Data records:
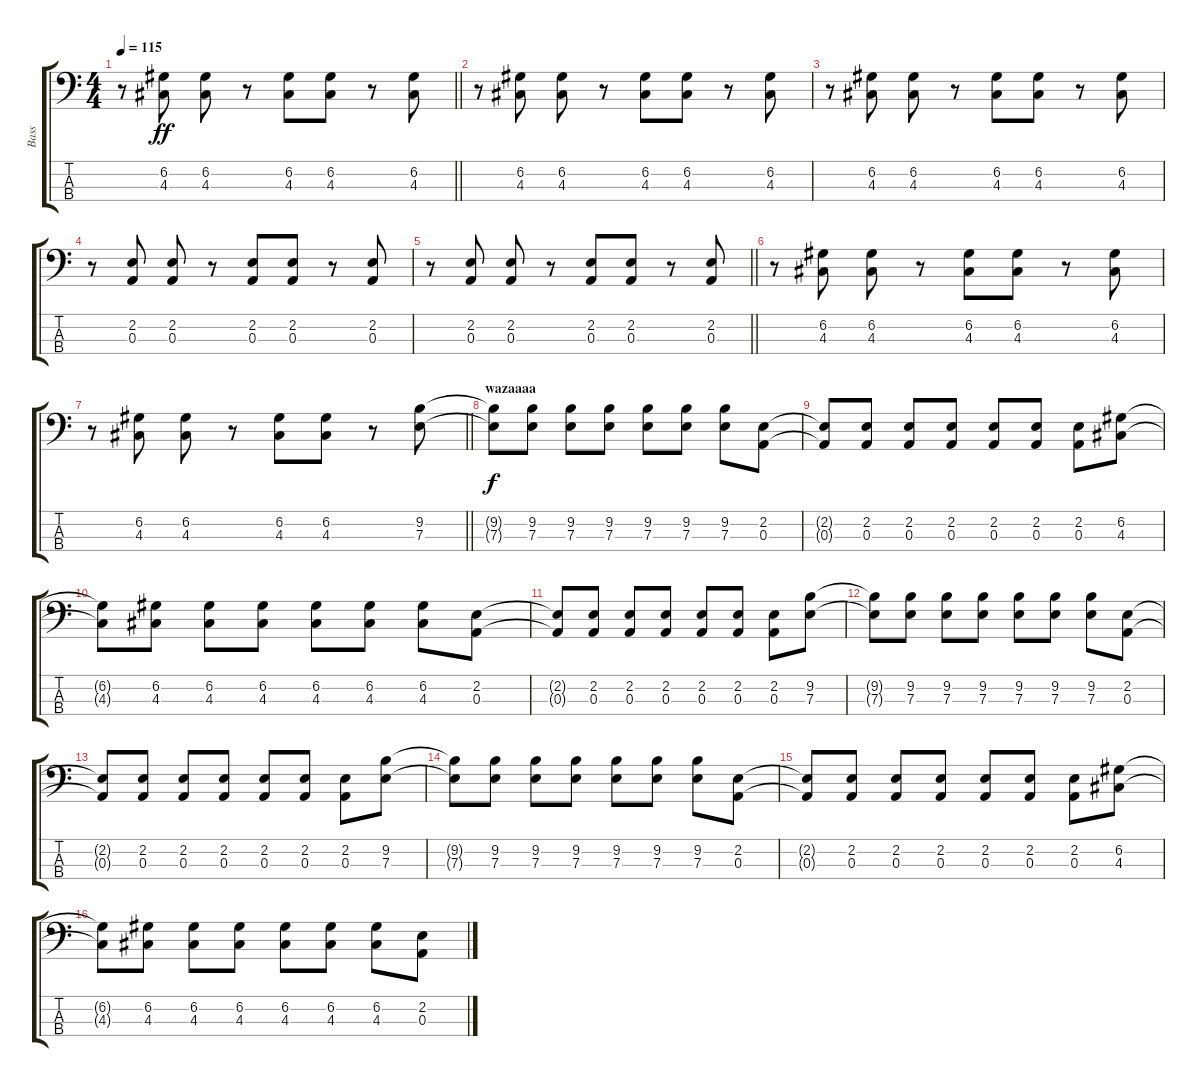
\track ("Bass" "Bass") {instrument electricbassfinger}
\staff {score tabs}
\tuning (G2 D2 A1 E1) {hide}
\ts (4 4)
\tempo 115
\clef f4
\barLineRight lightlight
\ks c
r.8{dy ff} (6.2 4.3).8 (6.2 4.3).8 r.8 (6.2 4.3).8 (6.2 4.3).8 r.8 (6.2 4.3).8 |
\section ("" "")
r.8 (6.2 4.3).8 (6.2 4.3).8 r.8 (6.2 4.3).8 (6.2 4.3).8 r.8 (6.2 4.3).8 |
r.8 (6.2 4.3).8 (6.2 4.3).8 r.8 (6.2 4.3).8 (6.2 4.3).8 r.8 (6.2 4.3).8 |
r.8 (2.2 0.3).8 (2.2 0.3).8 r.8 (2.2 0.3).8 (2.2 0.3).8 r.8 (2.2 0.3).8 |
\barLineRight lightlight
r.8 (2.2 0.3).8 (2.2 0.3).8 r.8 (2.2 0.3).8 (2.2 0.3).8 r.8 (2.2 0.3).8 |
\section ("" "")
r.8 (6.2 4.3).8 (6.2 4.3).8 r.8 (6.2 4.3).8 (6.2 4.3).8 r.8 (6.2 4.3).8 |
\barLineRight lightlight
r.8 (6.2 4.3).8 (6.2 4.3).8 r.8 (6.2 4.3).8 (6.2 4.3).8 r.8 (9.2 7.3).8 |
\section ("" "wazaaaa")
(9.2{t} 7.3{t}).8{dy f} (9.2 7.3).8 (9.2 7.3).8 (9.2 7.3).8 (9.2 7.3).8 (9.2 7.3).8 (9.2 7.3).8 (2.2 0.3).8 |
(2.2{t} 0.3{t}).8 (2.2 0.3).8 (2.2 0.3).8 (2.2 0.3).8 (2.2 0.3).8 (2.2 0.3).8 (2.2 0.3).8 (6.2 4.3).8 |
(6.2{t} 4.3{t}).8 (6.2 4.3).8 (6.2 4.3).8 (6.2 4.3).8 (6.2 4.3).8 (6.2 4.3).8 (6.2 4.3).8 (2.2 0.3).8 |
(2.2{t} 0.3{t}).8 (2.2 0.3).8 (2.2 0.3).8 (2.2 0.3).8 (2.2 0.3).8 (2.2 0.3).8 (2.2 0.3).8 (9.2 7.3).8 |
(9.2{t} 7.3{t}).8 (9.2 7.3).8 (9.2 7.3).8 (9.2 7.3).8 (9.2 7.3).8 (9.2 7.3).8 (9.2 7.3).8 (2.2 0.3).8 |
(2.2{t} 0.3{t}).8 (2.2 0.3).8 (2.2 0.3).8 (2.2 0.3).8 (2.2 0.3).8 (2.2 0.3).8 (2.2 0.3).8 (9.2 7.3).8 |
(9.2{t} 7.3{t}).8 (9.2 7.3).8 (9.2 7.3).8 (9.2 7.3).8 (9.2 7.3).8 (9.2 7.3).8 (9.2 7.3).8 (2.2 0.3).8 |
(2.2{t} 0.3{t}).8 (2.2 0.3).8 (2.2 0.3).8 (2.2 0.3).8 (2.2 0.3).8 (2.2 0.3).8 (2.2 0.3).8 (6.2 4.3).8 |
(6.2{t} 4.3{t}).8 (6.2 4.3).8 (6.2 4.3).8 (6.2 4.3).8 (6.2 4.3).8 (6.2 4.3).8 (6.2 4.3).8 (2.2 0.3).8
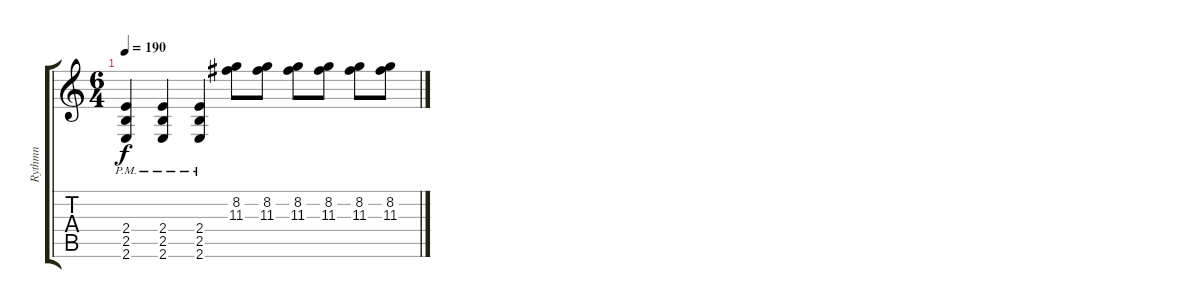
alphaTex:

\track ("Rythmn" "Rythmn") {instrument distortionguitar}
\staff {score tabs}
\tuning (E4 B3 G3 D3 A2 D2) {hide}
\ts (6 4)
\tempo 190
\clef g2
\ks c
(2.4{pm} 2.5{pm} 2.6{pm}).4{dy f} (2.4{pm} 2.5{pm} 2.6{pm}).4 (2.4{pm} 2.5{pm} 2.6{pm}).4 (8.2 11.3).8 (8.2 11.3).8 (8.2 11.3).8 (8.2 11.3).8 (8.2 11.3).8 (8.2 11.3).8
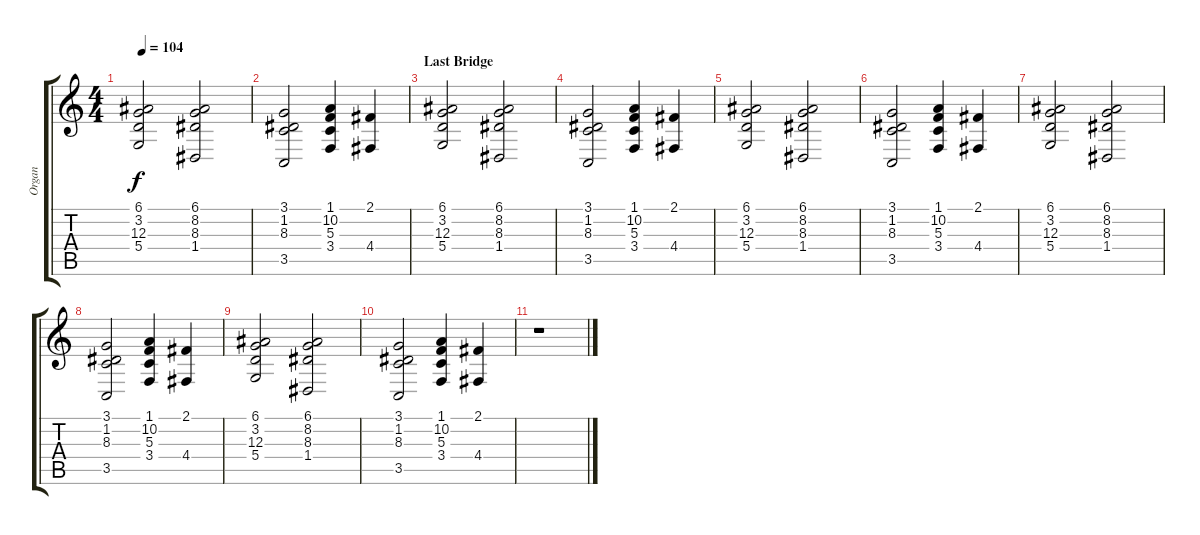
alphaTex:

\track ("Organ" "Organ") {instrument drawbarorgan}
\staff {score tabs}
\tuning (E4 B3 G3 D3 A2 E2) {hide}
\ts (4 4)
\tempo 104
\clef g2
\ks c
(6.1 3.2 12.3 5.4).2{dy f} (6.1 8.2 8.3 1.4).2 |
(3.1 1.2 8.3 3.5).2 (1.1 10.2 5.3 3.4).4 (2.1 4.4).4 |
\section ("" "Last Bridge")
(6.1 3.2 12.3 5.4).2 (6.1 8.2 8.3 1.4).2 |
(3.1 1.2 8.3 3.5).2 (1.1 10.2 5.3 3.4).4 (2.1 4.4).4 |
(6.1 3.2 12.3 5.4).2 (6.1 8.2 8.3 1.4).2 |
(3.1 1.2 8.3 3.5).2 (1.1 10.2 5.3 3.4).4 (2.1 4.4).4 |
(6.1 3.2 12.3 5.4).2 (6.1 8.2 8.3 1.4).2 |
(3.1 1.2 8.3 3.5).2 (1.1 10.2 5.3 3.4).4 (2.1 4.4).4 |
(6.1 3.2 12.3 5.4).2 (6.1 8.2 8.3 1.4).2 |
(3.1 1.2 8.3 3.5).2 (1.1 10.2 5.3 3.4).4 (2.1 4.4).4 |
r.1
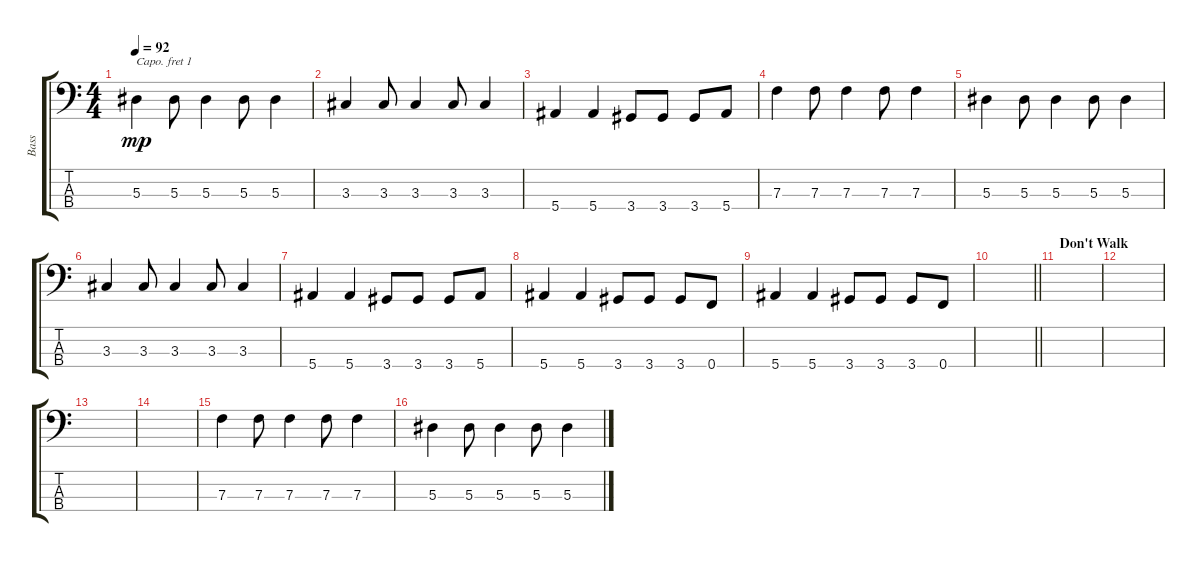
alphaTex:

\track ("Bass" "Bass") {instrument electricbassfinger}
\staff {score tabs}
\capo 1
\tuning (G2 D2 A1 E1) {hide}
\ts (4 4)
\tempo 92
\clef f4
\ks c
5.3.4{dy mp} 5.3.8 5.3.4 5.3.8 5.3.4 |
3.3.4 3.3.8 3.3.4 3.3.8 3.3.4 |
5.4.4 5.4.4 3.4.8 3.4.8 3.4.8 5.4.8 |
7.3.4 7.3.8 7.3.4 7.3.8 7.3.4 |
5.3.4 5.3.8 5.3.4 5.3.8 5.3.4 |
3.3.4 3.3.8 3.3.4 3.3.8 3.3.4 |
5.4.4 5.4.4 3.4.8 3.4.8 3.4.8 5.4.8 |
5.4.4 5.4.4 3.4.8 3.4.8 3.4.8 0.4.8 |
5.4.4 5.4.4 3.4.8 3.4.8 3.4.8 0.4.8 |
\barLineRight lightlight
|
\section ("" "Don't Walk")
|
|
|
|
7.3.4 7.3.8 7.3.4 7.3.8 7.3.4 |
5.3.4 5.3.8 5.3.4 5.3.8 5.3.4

_Work to complete_
Find each line in the records above that contains the string "tuning" and copy those lines out. Matching is case-sensitive.

_The answer_
\tuning (G2 D2 A1 E1) {hide}
\tuning (E4 B3 G3 D3 A2 D2) {hide}
\tuning (E4 B3 G3 D3 A2 E2) {hide}
\tuning (G2 D2 A1 E1) {hide}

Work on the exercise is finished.